Note that in the parts where the natural rubber material is used in this embodiment, an elastic material such as another rubber material can be used instead of the natural rubber material. Further, the mass body of the mass member 3 is not limited to a thick-walled steel pipe, but is not particularly limited as long as it is formed of a metal material. The fixing band may be made of a material other than stainless steel as long as it has sufficient rigidity and can firmly fix the central support member. Further, the number of divisions of the central support member 1 may be multiple divisions other than four, and the number of elastic members 4 provided in each divided arcuate portion is not particularly limited to two as long as it is one or more.

[Effects of the invention] As is clear from the above explanation, the dynamic damper of the invention can significantly reduce the resistance force during press-fitting, so it has simplified the press-fitting work, which used to be very difficult. We were able to achieve significant improvements in work efficiency, such as increased efficiency and reduced work time.
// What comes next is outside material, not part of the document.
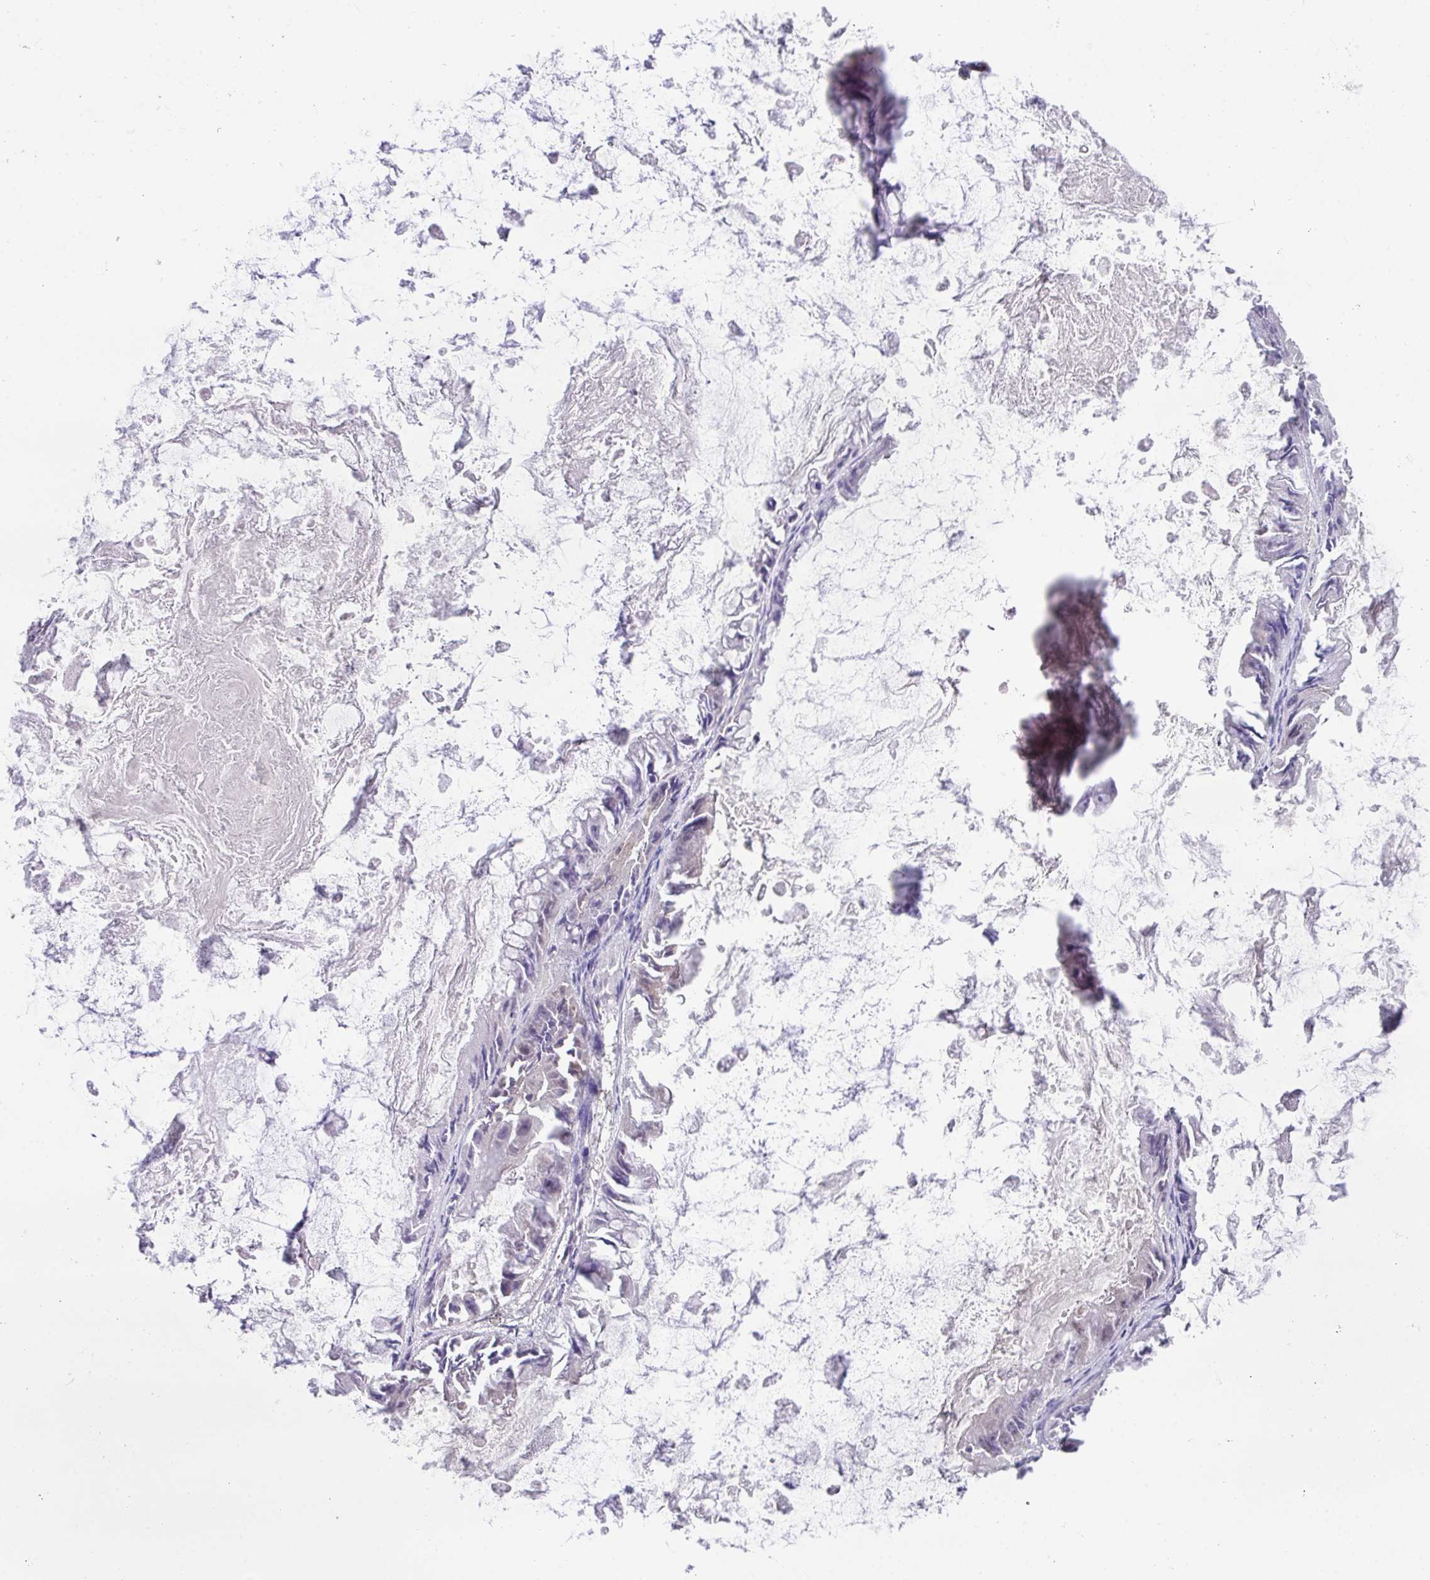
{"staining": {"intensity": "negative", "quantity": "none", "location": "none"}, "tissue": "ovarian cancer", "cell_type": "Tumor cells", "image_type": "cancer", "snomed": [{"axis": "morphology", "description": "Cystadenocarcinoma, mucinous, NOS"}, {"axis": "topography", "description": "Ovary"}], "caption": "This is a image of immunohistochemistry staining of ovarian cancer (mucinous cystadenocarcinoma), which shows no staining in tumor cells.", "gene": "DNAL1", "patient": {"sex": "female", "age": 61}}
[Brief explanation of drawings]

FIG. 1 is a plan view of a dynamic damper according to an embodiment of the present invention, and FIG. 2 is a side view thereof. FIG. 3 is a cross-sectional view taken perpendicular to the axis of the central support member in another embodiment. FIG. 4 is a schematic diagram of a conventional dynamic damper. 1, 5...Central support member, 2...Fixing member, 3
...Mass member, 4...Elastic member.

Claims (1)

[Claims for Utility Model Registration] A central support member whose overall shape is a ring and which is divided into arcs and has a shaft hole that is inserted through and held by a rotating shaft; a fixing member that fixes the central supporting member to the rotating shaft; a ring-shaped mass member having an inner circumferential shape larger than the outer circumferential shape of the rotating shaft, coaxially arranged with the rotating shaft, and mainly composed of a mass body; A dynamic damper comprising: a plurality of elastic members which are integrally coupled, are provided at least one in each divided arcuate portion of the central support member, and extend radially as a whole.